Directions for this task => Transcribe the entries below without changing a word, and omit every picture.

Stored data:
Start of Block

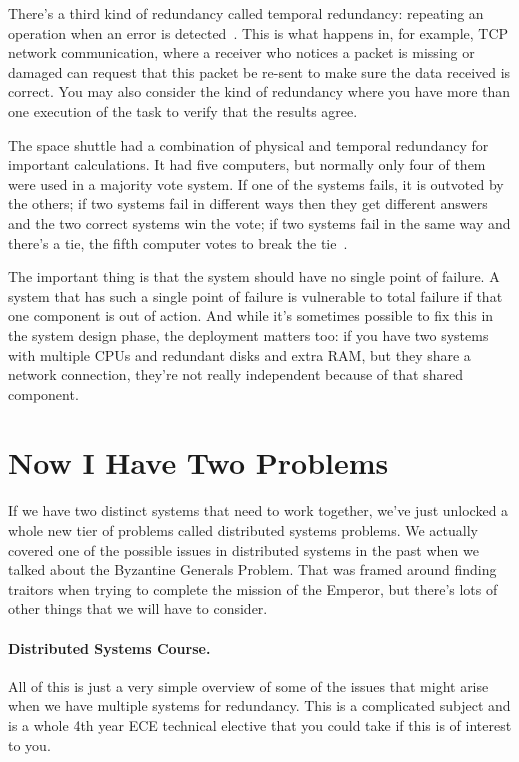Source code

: There's a third kind of redundancy called temporal redundancy: repeating an operation when an error is detected~\cite{osi}. This is what happens in, for example, TCP network communication, where a receiver who notices a packet is missing or damaged can request that this packet be re-sent to make sure the data received is correct. You may also consider the kind of redundancy where you have more than one execution of the task to verify that the results agree.

The space shuttle had a combination of physical and temporal redundancy for important calculations. It had five computers, but normally only four of them were used in a majority vote system. If one of the systems fails, it is outvoted by the others; if two systems fail in different ways then they get different answers and the two correct systems win the vote; if two systems fail in the same way and there's a tie, the fifth computer votes to break the tie~\cite{mte241}.


The important thing is that the system should have no single point of failure. A system that has such a single point of failure is vulnerable to total failure if that one component is out of action. And while it's sometimes possible to fix this in the system design phase, the deployment matters too: if you have two systems with multiple CPUs and redundant disks and extra RAM, but they share a network connection, they're not really independent because of that shared component.

\section*{Now I Have Two Problems}
If we have two distinct systems that need to work together, we've just unlocked a whole new tier of problems called distributed systems problems. We actually covered one of the possible issues in distributed systems in the past when we talked about the Byzantine Generals Problem. That was framed around finding traitors when trying to complete the mission of the Emperor, but there's lots of other things that we will have to consider.

\paragraph{Distributed Systems Course.}
All of this is just a very simple overview of some of the issues that might arise when we have multiple systems for redundancy. This is a complicated subject and is a whole 4th year ECE technical elective that you could take if this is of interest to you.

End of Block

Answer below =>
Source code

: There's a third kind of redundancy called temporal redundancy: repeating an operation when an error is detected~\cite{osi}. This is what happens in, for example, TCP network communication, where a receiver who notices a packet is missing or damaged can request that this packet be re-sent to make sure the data received is correct. You may also consider the kind of redundancy where you have more than one execution of the task to verify that the results agree.

The space shuttle had a combination of physical and temporal redundancy for important calculations. It had five computers, but normally only four of them were used in a majority vote system. If one of the systems fails, it is outvoted by the others; if two systems fail in different ways then they get different answers and the two correct systems win the vote; if two systems fail in the same way and there's a tie, the fifth computer votes to break the tie~\cite{mte241}.


The important thing is that the system should have no single point of failure. A system that has such a single point of failure is vulnerable to total failure if that one component is out of action. And while it's sometimes possible to fix this in the system design phase, the deployment matters too: if you have two systems with multiple CPUs and redundant disks and extra RAM, but they share a network connection, they're not really independent because of that shared component.

\section*{Now I Have Two Problems}
If we have two distinct systems that need to work together, we've just unlocked a whole new tier of problems called distributed systems problems. We actually covered one of the possible issues in distributed systems in the past when we talked about the Byzantine Generals Problem. That was framed around finding traitors when trying to complete the mission of the Emperor, but there's lots of other things that we will have to consider.

\paragraph{Distributed Systems Course.}
All of this is just a very simple overview of some of the issues that might arise when we have multiple systems for redundancy. This is a complicated subject and is a whole 4th year ECE technical elective that you could take if this is of interest to you.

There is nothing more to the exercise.